- **EXPLORE THE MATERIAL**
(1) From the tyre pressure transcript, list everything it says the example data from a single stint lets us see or learn.
(2) Answer these from the tyre pressure transcript:
(a) What is the most common killer of the sensor batteries?
(b) Without a TPMS system, when can a reading of the tyre pressure be taken?
(c) How can the battery level be checked?
(3) Carry on the tyre pressure transcript from its final line.

==== STUDY TEXT

02:56 The batteries in the sensors are often the point of failure in the system so if they do fail, the entire sensor needs to be replaced which can be expensive.
03:05 Keep in mind that the battery level can be checked using the remote which is something that should be done regularly.
03:12 The most common killer of these batteries is heat generated by the brakes, particularly on tracks without much cooling and big braking zones.
03:20 Without having a TPMS system, obviously we're limited to only getting a reading of the tyre pressure once the car is stationary in the pit lane.
03:29 This is definitely still a valid and useful method of checking and setting tyre pressures and even when a car is fitted with a TPMS system we should still be checking the pressures manually with a gauge after each run.
03:42 However having the live data from every point on track gives us a lot more detail about what's happening with the tyre.
03:49 Here in this example we can see the pressure evolution of all four tyres over a single stint.
03:55 Straight away, even just looking at the raw data, we can get a lot of information about what the pressure growth early in the stint looks like.
04:03 And how long it takes for the tyres to reach a stable pressure.
04:07 We can also see a lot of interesting information about how much energy is being absorbed by each tyre by the different amount of pressure growth of each corner of the car.

========
==== DATASET EXTRACT

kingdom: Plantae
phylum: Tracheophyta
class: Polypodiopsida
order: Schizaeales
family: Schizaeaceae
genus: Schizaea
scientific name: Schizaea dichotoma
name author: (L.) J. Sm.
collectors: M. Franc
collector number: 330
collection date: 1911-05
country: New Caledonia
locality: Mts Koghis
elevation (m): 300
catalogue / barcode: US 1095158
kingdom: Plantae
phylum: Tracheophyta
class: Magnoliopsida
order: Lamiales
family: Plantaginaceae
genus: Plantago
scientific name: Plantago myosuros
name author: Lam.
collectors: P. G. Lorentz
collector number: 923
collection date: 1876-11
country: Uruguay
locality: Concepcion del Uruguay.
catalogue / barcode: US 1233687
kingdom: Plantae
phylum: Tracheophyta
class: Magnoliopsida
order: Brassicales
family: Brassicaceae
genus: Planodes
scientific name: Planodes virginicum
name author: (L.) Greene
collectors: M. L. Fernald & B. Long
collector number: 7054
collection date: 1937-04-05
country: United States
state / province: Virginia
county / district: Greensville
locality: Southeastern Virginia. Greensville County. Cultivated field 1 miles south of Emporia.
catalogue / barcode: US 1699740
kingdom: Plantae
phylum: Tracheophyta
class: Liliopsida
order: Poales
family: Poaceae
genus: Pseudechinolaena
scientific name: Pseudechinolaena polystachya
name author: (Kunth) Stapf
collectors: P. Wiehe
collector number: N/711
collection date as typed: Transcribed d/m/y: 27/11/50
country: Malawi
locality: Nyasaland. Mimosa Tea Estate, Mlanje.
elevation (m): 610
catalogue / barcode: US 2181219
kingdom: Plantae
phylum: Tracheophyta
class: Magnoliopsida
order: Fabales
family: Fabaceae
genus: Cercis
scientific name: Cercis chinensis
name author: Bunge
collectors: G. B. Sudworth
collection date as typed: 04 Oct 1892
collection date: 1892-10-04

========

- **RESPONSES PER TASK**
(1)
- The pressure evolution of all four tyres over a single stint
- What the pressure growth early in the stint looks like
- How long it takes for the tyres to reach a stable pressure
- How much energy is being absorbed by each tyre, shown by the different amount of pressure growth at each corner of the car

(2)
(a) Heat generated by the brakes, particularly on tracks without much cooling and big braking zones.
(b) Only once the car is stationary in the pit lane.
(c) Using the remote.

(3)
04:16 This pressure growth split is often more prominent on the driven axle.
04:21 In this example, where the car is mid engined and rear wheel drive, we can see the initial rear cold pressures are similar but they diverge significantly over the first stint of the race.
04:33 Looking at the same data, but over a single lap, we can see how the pressure is changing at different points throughout the circuit.
04:40 The pressure is changing, not just from the loads being experienced by each tyre as well as the heat generated internally from the construction and the tread of the tyre, but also from absorbing heat energy released from the brakes.
04:52 From a reliability and safety perspective, the TPMS system is incredibly useful in its ability to pick up pressure loss and give an early warning of a puncture.
05:03 Warnings based on the minimum pressure and rate of pressure loss can be set and these can be displayed to the driver in the car to give them a heads up and a chance to slow the car.
05:12 As well as back to the engineers in the pits.
05:15 Provided the TPMS data is available over telemetry.
05:19 Being able to display the live tyre pressures to the driver can be a big advantage in the case of a safety car period where the driver is concentrating on keeping suitable pressure in the tyres for the restart.
05:29 Being able to see this for themselves in real time gives them the feedback they need to know they're doing enough to maintain and build pressure sufficiently.
05:38 A TPMS system can also be used to measure temperature from inside the tyre and there are a few different ways this can be done.
05:45 The most basic is to measure the internal air temperature of the tyre.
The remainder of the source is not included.